Why this EU entrepreneur isn't worried about Brexit3rd July 2017
In the past few months we’ve focused on what business leaders and trade associations think about Brexit. Even those who think that they could end up benefiting from it have some significant concerns, whether it is loss of passporting for financial firms, or worries about the future status of their EU staff. However, Irish-born Adrian Brady, CEO and founder of Eulogy, is an exception. Brady may have voted for Remain, but since it’s certain that “Brexit will happen”, he believes that it is pointless to worry about the downsides; he prefers to focus on the opportunities.

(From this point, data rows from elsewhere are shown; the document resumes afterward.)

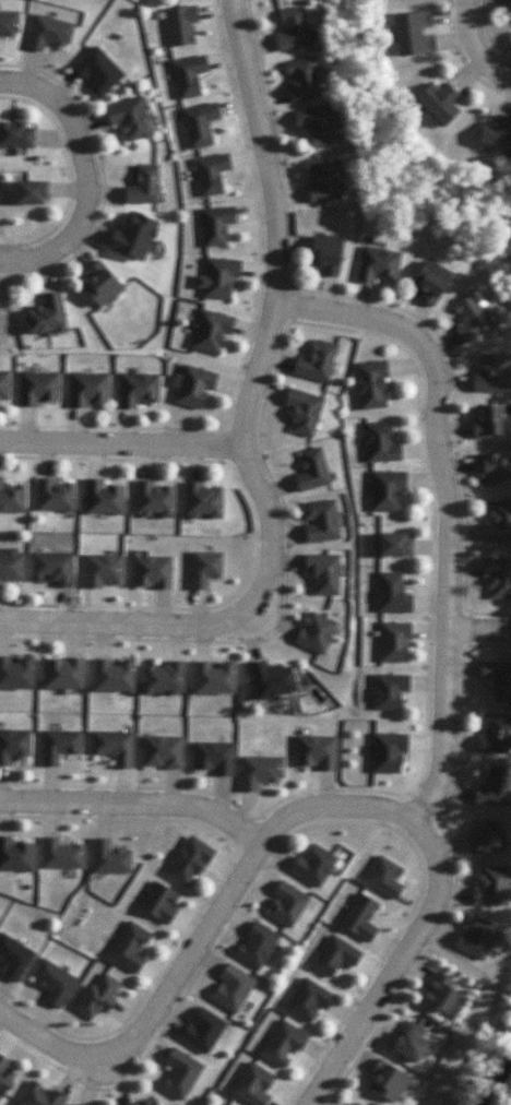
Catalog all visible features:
building: (9, 23)
building: (180, 25)
building: (293, 29)
building: (49, 32)
building: (412, 33)
road: (475, 48)
building: (98, 70)
building: (189, 75)
building: (303, 79)
road: (65, 101)
building: (438, 102)
building: (129, 118)
building: (199, 124)
building: (317, 125)
building: (497, 134)
building: (16, 135)
building: (211, 173)
building: (325, 181)
building: (144, 186)
building: (29, 192)
building: (216, 225)
building: (133, 236)
road: (75, 241)
building: (326, 253)
building: (377, 264)
building: (219, 277)
building: (430, 281)
building: (101, 285)
road: (279, 306)
building: (45, 316)
building: (472, 316)
building: (211, 332)
building: (317, 361)
building: (493, 374)
building: (371, 384)
building: (4, 385)
building: (192, 385)
building: (38, 387)
building: (88, 388)
building: (138, 389)
building: (304, 411)
building: (487, 421)
building: (380, 442)
road: (123, 446)
building: (493, 469)
building: (312, 470)
building: (387, 490)
building: (54, 495)
building: (12, 498)
building: (103, 498)
building: (153, 499)
building: (202, 501)
road: (439, 509)
building: (322, 521)
building: (499, 522)
building: (393, 544)
building: (11, 565)
building: (53, 567)
building: (205, 568)
building: (102, 570)
building: (152, 571)
building: (323, 573)
building: (498, 578)
building: (391, 593)
road: (130, 623)
road: (476, 629)
building: (315, 632)
building: (393, 642)
building: (16, 673)
building: (63, 673)
building: (112, 675)
building: (163, 678)
building: (213, 678)
building: (271, 680)
building: (498, 680)
building: (389, 690)
building: (495, 734)
building: (14, 745)
building: (59, 745)
building: (114, 746)
building: (162, 751)
building: (316, 751)
building: (387, 752)
building: (213, 757)
building: (259, 771)
building: (494, 787)
road: (136, 807)
building: (487, 838)
building: (61, 854)
building: (15, 855)
building: (110, 858)
building: (188, 861)
building: (313, 866)
building: (384, 877)
building: (491, 886)
building: (159, 902)
building: (287, 904)
building: (359, 917)
building: (476, 938)
building: (256, 944)
building: (128, 946)
road: (193, 946)
building: (335, 956)
building: (14, 957)
road: (393, 963)
building: (53, 982)
building: (232, 988)
building: (439, 992)
building: (97, 996)
building: (308, 1000)
road: (493, 1005)
building: (202, 1030)
park: (472, 1041)
building: (408, 1042)
building: (283, 1044)
building: (180, 1073)
building: (4, 1075)
building: (387, 1081)
building: (252, 1084)
building: (40, 1095)
building: (146, 1102)
building: (226, 1104)
building: (354, 1104)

Brady says that he is not the only business leader who’s adopting such an upbeat, pragmatic attitude. Specifically, he points to research commissioned by his agency. Eulogy surveyed 200 non-British directors, and found that 81% of migrant entrepreneurs and international directors believe that Brexit offers an opportunity for their business. Even more (82%) are confident in the government’s ability to ensure Britain’s position for international trade post-Brexit. Even on the question of immigration, which many commentators have flagged up as an area of concern, nearly half (49%) strongly disagree that they will struggle to attract international talent after Britain leaves the EU.

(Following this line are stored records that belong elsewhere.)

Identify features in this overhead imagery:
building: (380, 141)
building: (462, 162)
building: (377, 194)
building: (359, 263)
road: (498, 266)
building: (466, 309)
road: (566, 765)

Brady set up Eulogy in 1996, at the urging of his then girlfriend (now wife), at the height of “Cool Britannia”. While the political and cultural climate may have changed a great deal since the days of Tony Blair and Britpop, he still thinks that London-based creative industries are “on a high”. In any case, Britain has always had an “exciting and prosperous trading mentality” with a large amount of “cultural and business openness to the rest of the world”. Whatever happens in the next few years, “this is not going to change, as Britain will always be an open economy”.
Many of Eulogy’s 50 staff came to London from Europe. However, while there was understandably a “huge degree of sadness” about the result, they are also now “pragmatic” about Brexit. So far, there haven’t been any direct effects on Eulogy, and no one has decided to leave Brady’s company to return to the continent because of last year’s vote. Brady is confident that this will continue after Britain leaves and that “most workplaces will not be affected”. After all, “whatever they say, no government will ever be able to remove three million people”.
Brady thinks that both Westminster and Brussels “are at fault” for not reaching an immediate agreement on the status of EU nationals in the UK and UK nationals on the continent. However, he thinks that a deal will eventually be wrapped up once both sides “stop playing political games”. After all, “Britain has benefitted greatly from a stream of young, educated people”, while the economies of countries such as Spain have received a lot of money as a result of “a large number of British pensioners retiring to the Costa Del Sol”.
Brady is similarly optimistic about the prospects for a post-Brexit trade deal between Britain and Europe that can ensure that goods and services flow as freely as possible and thinks that a “solution will be found”. After all, “both Britain and Europe are economically dependent on each other”. In any case, Brexit now means that, there are also “opportunities for bilateral deals with the rest of the world”. However, when it comes to trade agreements, Brady urges policymakers to proceed carefully, since “we don’t want to make deals that end up closing off access to Europe”. Overall, the key to a prosperous post-Brexit economy is “keeping business and consumer confidence high”.
Having grown up in Sligo, on the west coast of Ireland, Brady has an interest in how Brexit is going to affect relations between the Republic of Ireland and Northern Ireland. He is confident that a “hard border”, with automatic checks of goods and people between the two countries, can be avoided, since such an arrangement would “just not be practical” and “wouldn’t work for anybody”. As with the status of European nationals who have settled in the UK, he thinks that, whatever polticians say, they will ultimately have to respect public opinion and come up with a solution.